Me aferro a mi rutina, que ahora también me sirve para no pensar, o para pensar menos de la cuenta. A veces es importante saber comportarse como un autómata, y fingir que las ambulancias siguen pasando desapercibidas.
Estoy seguro de que el confinamiento nubla el juicio, por eso vuelvo a las certezas de antes. «Un buen desayuno da por bueno un día», escribí hace meses, y con esa tesis afronto cada mañana. Aunque las noticias enlacen el Día del Padre con una hilera de camiones repletos de ataúdes.
El despertador estalla a la misma hora de siempre, y mi programación diaria se mantiene intacta. «La rutina disminuye el esfuerzo de la voluntad, la rutina es un martillo», me digo, e incluso me reto a ser aún más productivo. Aunque la mujer que juega cada mañana en la azotea con sus hijas me despiste.
También intento hacer deporte dos o tres días a la semana, como cuando íbamos a los gimnasios. Las clases online no me fascinan, pero consigo cansarme, que es una cosa fabulosa durante una cuarentena. Y todavía no he roto ninguna lámpara.
Al final del día, una luz anaranjada parpadea en mitad de la noche. Se enciende y se apaga manteniendo una cadencia calmada, y su brillo se intensifica progresivamente hasta apagarse de golpe. Es el porro que mi vecino sigue fumándose cada noche antes de acostarse. Es un faro improvisado. Ojalá tenga provisiones suficientes como para mantener el hábito durante un tiempo. A mí también me relaja. Aunque han prorrogado quince días más el estado de alarma.
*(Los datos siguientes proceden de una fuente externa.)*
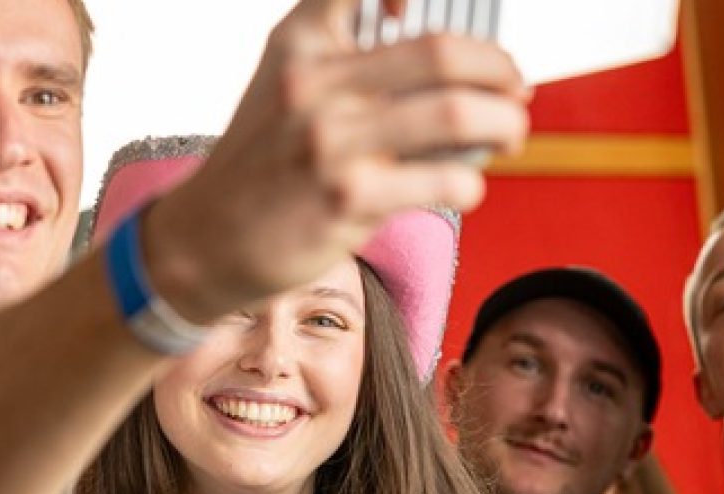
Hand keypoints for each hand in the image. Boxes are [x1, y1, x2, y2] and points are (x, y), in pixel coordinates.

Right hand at [143, 0, 528, 319]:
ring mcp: (333, 142)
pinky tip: (465, 186)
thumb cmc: (263, 162)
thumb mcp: (285, 81)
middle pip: (441, 52)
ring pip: (458, 115)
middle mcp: (316, 82)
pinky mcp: (350, 199)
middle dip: (500, 69)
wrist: (207, 239)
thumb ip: (344, 49)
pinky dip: (471, 182)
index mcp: (303, 42)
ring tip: (510, 134)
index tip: (422, 8)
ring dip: (505, 124)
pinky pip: (446, 180)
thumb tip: (438, 43)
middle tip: (517, 88)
Hay rutinas más importantes que otras, eso también es verdad. Mi hermana me dijo que le gustaba leerme cada miércoles, que se sentía en casa a pesar de estar en Madrid. El lunes se incorporó al hospital, y está hasta arriba de trabajo, así que no sé si podrá leerme esta semana. Espero que todo esto termine pronto, porque me he sorprendido pensando que igual estos textos tienen alguna utilidad, y siempre me he sentido más cómodo en lo intrascendente.